[PROVIDED TEXT]
--*--
Molecular Oxygen Detected in Another Galaxy for First Time

According To Iran News, Astronomers have detected molecular oxygen in another galaxy over half a billion light-years away for the first time outside the Milky Way.

Oxygen is the third most abundant element in the Universe, behind hydrogen (naturally) and helium. So its chemistry and abundance in interstellar clouds are important for understanding the role of molecular gas in galaxies, Science Alert reported.

Astronomers have searched for oxygen again and again, using millimetre astronomy, which detects the radio wavelengths emitted by molecules; and spectroscopy, which analyses the spectrum to look for wavelengths absorbed or emitted by specific molecules.

But these searches have turned up a puzzling lack of oxygen molecules. Which means “a comprehensive picture of oxygen chemistry in different interstellar environments is still missing,” wrote a team of astronomers led by Junzhi Wang of the Chinese Academy of Sciences in a new paper.

One place molecular oxygen has been detected is the Orion nebula; it’s been hypothesised that out in space, oxygen is bound up with hydrogen in the form of water ice that is clinging to dust grains.

But the Orion nebula is a stellar nursery, and it’s possible that the intense radiation from very hot young stars shocks the water ice into sublimation and splits the molecules, releasing the oxygen.

Which brings us to a galaxy called Markarian 231.

Markarian 231 is special. It’s 561 million light-years away, and powered by a quasar. That’s an extremely luminous galactic nucleus with an active supermassive black hole in the centre. They’re the brightest objects in the Universe, and Markarian 231 contains the closest quasar to Earth.

In fact, astronomers think Markarian 231 might have two active supermassive black holes in its centre, whirling around each other at a furious rate.

An active galactic nucleus drives molecular outflows, producing continuous shocks of the kind that might release oxygen from water in molecular clouds. The molecular outflows in Markarian 231 are particularly high velocity, so Wang and colleagues went looking for oxygen.
--*--
[DATA SHOWN]
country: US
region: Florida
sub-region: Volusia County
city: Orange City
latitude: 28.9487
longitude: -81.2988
--*--
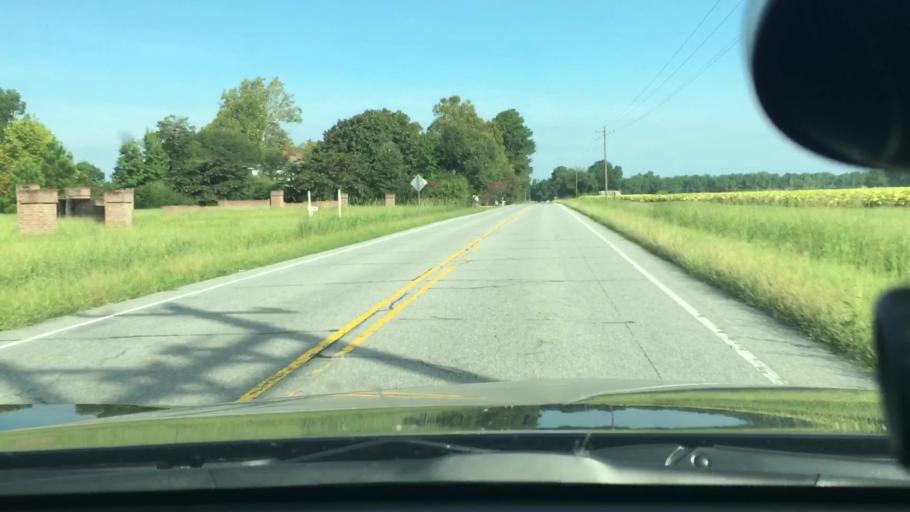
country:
--*--
[WHAT TO DO] Rewrite the molecular oxygen article from "In fact, astronomers" to "looking for oxygen.", putting "gas outflows" wherever "molecular outflows" appears.

[ANSWER TO THIS TASK]
In fact, astronomers think Markarian 231 might have two active supermassive black holes in its centre, whirling around each other at a furious rate.

An active galactic nucleus drives gas outflows, producing continuous shocks of the kind that might release oxygen from water in molecular clouds. The gas outflows in Markarian 231 are particularly high velocity, so Wang and colleagues went looking for oxygen.